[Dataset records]

───

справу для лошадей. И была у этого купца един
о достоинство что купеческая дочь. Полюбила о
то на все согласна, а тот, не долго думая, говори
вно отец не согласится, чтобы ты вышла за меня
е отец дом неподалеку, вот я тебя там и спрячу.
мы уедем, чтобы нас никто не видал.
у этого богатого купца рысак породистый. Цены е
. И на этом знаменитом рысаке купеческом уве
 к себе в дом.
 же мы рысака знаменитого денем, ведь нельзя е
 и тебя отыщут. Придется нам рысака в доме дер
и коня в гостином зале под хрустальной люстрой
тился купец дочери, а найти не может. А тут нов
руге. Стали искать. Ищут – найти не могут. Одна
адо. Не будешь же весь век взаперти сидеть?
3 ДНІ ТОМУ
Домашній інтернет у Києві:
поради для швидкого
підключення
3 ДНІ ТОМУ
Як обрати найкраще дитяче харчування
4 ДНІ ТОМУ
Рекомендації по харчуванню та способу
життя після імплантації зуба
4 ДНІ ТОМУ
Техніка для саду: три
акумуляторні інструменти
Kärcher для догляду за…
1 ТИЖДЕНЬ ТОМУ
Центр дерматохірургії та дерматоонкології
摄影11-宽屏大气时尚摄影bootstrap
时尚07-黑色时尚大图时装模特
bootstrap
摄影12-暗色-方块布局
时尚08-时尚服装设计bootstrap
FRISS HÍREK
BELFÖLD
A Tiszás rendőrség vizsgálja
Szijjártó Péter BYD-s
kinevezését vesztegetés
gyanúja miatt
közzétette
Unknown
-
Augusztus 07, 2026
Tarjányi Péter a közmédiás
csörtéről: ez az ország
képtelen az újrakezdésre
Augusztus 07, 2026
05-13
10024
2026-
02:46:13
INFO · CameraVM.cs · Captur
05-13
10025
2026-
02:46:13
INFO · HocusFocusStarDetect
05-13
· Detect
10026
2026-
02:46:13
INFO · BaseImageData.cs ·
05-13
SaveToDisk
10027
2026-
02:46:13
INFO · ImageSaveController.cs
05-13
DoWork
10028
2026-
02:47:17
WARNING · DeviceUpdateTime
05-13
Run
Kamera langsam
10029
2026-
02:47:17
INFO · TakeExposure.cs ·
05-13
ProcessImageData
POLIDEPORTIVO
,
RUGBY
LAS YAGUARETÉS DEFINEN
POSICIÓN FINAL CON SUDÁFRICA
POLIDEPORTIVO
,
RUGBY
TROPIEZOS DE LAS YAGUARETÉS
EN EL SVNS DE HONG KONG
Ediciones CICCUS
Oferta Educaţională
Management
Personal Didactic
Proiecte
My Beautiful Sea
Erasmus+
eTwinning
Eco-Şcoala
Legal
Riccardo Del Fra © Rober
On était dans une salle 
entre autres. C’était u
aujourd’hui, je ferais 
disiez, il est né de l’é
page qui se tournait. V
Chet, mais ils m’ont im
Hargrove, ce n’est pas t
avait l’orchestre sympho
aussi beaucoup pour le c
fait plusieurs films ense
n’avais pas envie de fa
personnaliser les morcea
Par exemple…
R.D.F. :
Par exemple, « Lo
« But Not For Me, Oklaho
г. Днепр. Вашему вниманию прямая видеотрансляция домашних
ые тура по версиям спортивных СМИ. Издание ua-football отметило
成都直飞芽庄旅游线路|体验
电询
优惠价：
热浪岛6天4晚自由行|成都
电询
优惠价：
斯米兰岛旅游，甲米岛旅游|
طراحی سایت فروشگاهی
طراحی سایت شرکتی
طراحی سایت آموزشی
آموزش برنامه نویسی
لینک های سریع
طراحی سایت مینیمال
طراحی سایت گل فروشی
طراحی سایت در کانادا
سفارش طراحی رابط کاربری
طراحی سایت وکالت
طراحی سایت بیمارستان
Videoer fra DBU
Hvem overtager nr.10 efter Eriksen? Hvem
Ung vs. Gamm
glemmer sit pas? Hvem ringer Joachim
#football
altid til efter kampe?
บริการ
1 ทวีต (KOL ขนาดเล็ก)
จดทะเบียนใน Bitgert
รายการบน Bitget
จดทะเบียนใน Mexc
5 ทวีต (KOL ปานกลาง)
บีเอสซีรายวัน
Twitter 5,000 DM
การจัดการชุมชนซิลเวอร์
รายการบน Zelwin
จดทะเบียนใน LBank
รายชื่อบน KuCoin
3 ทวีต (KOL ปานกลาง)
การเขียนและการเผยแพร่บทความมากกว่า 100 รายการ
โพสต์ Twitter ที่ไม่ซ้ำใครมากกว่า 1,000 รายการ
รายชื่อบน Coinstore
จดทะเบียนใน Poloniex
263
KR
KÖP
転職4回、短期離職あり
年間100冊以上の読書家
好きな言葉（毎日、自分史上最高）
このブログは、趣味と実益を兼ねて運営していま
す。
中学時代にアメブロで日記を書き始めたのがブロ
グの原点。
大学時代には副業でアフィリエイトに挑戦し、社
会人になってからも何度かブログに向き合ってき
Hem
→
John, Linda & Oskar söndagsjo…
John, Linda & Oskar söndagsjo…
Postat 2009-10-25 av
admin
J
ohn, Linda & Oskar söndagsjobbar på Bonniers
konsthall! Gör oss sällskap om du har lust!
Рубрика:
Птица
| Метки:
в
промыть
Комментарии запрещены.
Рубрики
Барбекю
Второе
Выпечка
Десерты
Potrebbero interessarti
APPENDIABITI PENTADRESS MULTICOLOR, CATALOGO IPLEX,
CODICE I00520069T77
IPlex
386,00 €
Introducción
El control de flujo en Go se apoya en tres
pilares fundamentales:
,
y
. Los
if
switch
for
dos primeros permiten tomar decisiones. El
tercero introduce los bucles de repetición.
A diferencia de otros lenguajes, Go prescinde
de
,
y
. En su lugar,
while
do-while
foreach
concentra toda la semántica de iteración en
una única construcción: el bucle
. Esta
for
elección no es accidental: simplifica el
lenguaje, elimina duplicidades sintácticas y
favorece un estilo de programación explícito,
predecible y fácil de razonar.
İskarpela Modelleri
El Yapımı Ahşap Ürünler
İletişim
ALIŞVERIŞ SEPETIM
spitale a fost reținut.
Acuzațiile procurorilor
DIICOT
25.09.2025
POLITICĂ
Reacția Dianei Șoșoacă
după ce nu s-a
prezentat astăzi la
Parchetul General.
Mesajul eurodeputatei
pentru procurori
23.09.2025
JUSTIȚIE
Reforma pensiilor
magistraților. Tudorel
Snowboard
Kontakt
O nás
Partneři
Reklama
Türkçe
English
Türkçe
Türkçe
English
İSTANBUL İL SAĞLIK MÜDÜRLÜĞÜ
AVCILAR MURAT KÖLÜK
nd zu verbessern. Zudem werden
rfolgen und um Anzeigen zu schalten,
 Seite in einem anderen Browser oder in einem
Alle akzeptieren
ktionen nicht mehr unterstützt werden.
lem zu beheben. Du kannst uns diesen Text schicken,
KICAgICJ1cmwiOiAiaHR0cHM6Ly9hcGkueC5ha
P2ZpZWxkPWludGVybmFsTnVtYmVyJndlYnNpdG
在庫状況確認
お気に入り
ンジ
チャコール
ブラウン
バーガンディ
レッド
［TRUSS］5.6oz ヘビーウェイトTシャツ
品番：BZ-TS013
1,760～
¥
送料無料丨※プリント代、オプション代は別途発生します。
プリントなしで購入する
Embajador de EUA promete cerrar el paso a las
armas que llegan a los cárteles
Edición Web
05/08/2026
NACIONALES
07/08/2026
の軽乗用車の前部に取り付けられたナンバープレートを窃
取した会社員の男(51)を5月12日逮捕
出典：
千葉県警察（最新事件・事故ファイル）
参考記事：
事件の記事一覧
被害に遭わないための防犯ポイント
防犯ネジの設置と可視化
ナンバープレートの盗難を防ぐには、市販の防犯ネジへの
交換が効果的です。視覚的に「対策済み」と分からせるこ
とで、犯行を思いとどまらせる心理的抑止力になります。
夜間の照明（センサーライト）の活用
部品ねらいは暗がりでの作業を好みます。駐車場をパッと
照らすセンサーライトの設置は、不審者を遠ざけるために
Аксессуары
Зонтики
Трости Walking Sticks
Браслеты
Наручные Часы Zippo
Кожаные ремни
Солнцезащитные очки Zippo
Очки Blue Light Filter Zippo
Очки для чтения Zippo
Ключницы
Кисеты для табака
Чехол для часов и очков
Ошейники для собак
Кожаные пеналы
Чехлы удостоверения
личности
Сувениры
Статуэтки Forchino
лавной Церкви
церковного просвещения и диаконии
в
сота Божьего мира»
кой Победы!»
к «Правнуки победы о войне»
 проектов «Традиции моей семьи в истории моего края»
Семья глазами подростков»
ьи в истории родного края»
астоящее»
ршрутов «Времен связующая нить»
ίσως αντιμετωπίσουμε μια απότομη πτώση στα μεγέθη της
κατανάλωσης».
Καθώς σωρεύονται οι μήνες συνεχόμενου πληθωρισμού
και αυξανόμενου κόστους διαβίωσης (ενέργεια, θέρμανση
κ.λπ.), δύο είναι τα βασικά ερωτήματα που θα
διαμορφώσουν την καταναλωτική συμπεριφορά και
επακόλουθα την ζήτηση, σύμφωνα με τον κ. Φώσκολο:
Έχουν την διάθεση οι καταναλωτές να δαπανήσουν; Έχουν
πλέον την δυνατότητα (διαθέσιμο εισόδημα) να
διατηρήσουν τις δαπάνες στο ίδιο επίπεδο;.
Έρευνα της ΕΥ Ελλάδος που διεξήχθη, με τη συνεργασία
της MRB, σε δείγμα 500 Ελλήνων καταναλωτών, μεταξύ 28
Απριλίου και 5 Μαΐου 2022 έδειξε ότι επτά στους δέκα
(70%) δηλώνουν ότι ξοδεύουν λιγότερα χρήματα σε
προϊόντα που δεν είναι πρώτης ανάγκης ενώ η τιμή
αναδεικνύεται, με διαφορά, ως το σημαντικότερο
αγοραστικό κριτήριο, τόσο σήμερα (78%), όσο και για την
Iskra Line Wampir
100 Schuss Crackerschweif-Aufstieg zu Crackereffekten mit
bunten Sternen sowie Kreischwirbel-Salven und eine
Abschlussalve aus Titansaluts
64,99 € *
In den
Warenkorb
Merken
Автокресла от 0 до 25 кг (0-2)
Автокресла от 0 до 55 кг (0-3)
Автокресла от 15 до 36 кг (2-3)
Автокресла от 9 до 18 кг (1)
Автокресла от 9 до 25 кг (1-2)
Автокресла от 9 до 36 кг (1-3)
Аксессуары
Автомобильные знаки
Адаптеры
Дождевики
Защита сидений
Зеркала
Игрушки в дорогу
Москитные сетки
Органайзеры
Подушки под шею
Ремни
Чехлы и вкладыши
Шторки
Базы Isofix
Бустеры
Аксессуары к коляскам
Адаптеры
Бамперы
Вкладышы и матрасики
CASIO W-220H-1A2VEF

───

Assignment:
Extract the lines of the material verbatim, starting at the first line and ending at the line that contains "мы уедем, чтобы нас никто не видал.", both ends included.

Problem solution:
справу для лошадей. И была у этого купца един
о достоинство что купеческая дочь. Полюбила о
то на все согласна, а тот, не долго думая, говори
вно отец не согласится, чтобы ты вышла за меня
е отец дом неподалеку, вот я тебя там и спрячу.
мы уедем, чтобы нас никто не видал.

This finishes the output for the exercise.